▸ Dataset entries:
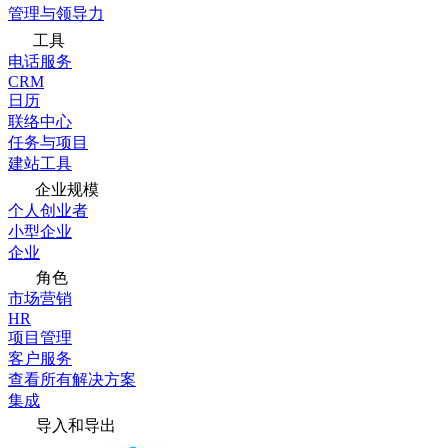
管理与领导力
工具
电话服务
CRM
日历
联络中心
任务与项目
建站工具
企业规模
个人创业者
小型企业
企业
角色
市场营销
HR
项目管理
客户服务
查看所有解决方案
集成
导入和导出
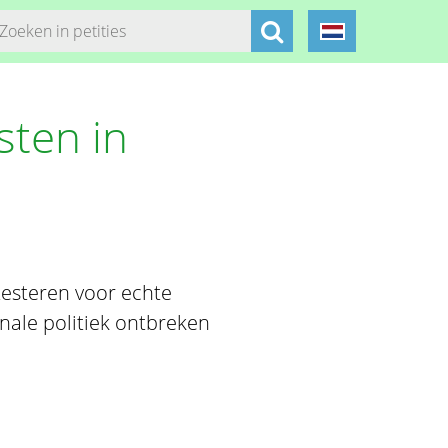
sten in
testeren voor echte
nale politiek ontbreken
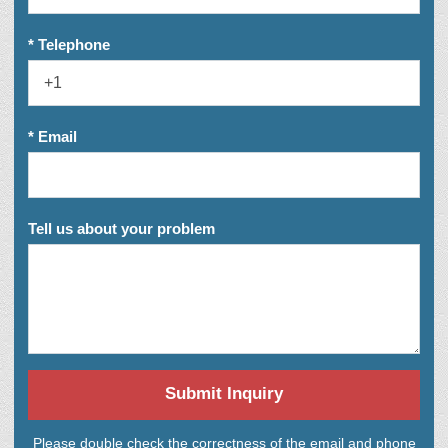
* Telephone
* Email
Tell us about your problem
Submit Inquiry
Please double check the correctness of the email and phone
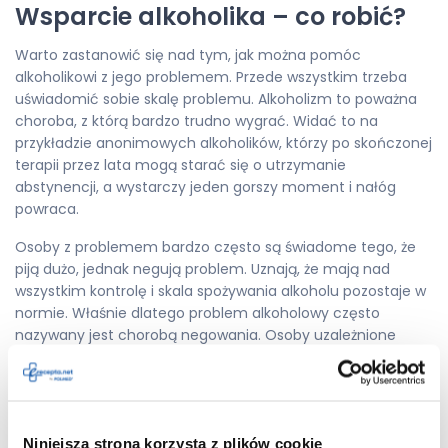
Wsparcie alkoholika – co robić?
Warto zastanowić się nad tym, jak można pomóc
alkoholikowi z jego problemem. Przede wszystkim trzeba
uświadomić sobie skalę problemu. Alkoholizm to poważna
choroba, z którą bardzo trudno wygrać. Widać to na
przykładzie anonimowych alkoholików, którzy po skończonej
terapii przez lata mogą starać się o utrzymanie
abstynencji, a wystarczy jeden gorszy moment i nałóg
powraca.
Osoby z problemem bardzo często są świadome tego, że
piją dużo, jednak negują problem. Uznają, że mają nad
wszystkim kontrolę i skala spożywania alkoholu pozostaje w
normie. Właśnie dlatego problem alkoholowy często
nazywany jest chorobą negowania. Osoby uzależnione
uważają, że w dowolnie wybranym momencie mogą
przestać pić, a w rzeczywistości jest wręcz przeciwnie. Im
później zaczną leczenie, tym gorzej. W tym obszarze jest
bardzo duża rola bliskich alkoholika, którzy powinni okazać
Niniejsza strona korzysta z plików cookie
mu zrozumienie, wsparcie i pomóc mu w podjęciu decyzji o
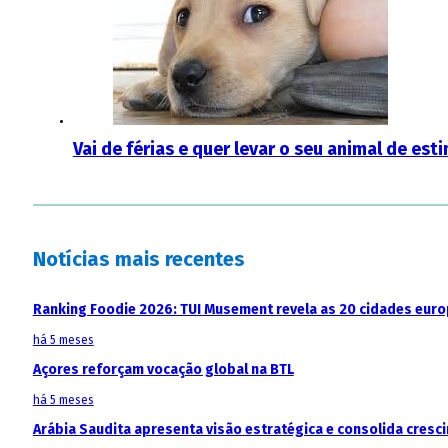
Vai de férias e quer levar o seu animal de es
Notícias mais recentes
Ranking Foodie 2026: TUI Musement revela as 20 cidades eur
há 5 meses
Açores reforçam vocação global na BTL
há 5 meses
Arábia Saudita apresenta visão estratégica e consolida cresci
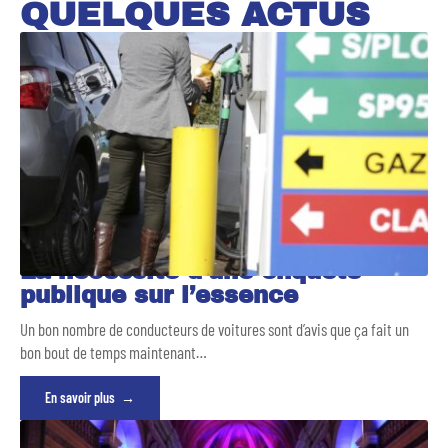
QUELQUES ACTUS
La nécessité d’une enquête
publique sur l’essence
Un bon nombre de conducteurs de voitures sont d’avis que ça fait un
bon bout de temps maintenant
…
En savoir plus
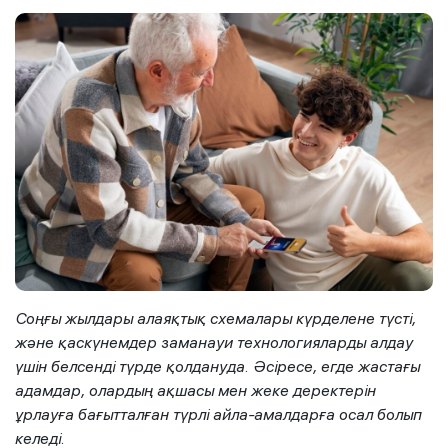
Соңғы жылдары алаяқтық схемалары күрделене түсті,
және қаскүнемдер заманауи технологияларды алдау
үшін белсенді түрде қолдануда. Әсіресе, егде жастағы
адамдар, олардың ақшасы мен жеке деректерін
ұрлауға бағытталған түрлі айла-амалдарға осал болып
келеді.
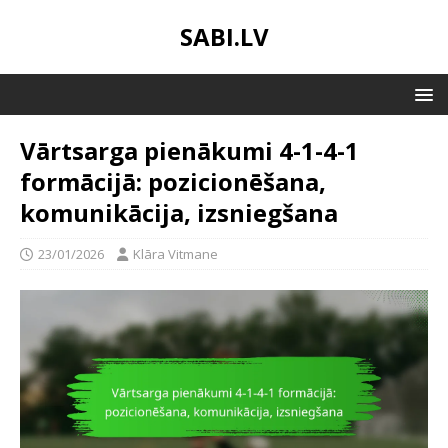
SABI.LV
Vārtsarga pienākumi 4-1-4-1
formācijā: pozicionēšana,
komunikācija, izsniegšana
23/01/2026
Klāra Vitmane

▸ Your objective:
The records are to be returned word for word, without any of their pictures.

▸ Response to the exercise:
管理与领导力
工具
电话服务
CRM
日历
联络中心
任务与项目
建站工具
企业规模
个人创业者
小型企业
企业
角色
市场营销
HR
项目管理
客户服务
查看所有解决方案
集成
导入和导出
sten in
testeren voor echte
nale politiek ontbreken
* Telephone
* Email
Tell us about your problem
Submit Inquiry
Please double check the correctness of the email and phone
Wsparcie alkoholika – co robić?
Warto zastanowić się nad tym, jak można pomóc
alkoholikowi z jego problemem. Przede wszystkim trzeba
uświadomić sobie skalę problemu. Alkoholizm to poważna
choroba, z którą bardzo trudno wygrać. Widać to na
przykładzie anonimowych alkoholików, którzy po skończonej
terapii przez lata mogą starać się o utrzymanie
abstynencji, a wystarczy jeden gorszy moment i nałóg
powraca.
Osoby z problemem bardzo często są świadome tego, że
piją dużo, jednak negują problem. Uznają, że mają nad
wszystkim kontrolę i skala spożywania alkoholu pozostaje w
normie. Właśnie dlatego problem alkoholowy często
nazywany jest chorobą negowania. Osoby uzależnione
uważają, że w dowolnie wybranym momencie mogą
przestać pić, a w rzeczywistości jest wręcz przeciwnie. Im
później zaczną leczenie, tym gorzej. W tym obszarze jest
bardzo duża rola bliskich alkoholika, którzy powinni okazać
Niniejsza strona korzysta z plików cookie
mu zrozumienie, wsparcie i pomóc mu w podjęciu decyzji o
Vai de férias e quer levar o seu animal de es
Notícias mais recentes
Ranking Foodie 2026: TUI Musement revela as 20 cidades eur
há 5 meses
Açores reforçam vocação global na BTL
há 5 meses
Arábia Saudita apresenta visão estratégica e consolida cresci
QUELQUES ACTUS
La nécessité d’une enquête
publique sur l’essence
Un bon nombre de conducteurs de voitures sont d’avis que ça fait un
bon bout de temps maintenant
…
En savoir plus
Соңғы жылдары алаяқтық схемалары күрделене түсті,
және қаскүнемдер заманауи технологияларды алдау
үшін белсенді түрде қолдануда. Әсіресе, егде жастағы
адамдар, олардың ақшасы мен жеке деректерін
ұрлауға бағытталған түрлі айла-амалдарға осал болып
келеді.
SABI.LV
Vārtsarga pienākumi 4-1-4-1
formācijā: pozicionēšana,
komunikācija, izsniegšana
23/01/2026
Klāra Vitmane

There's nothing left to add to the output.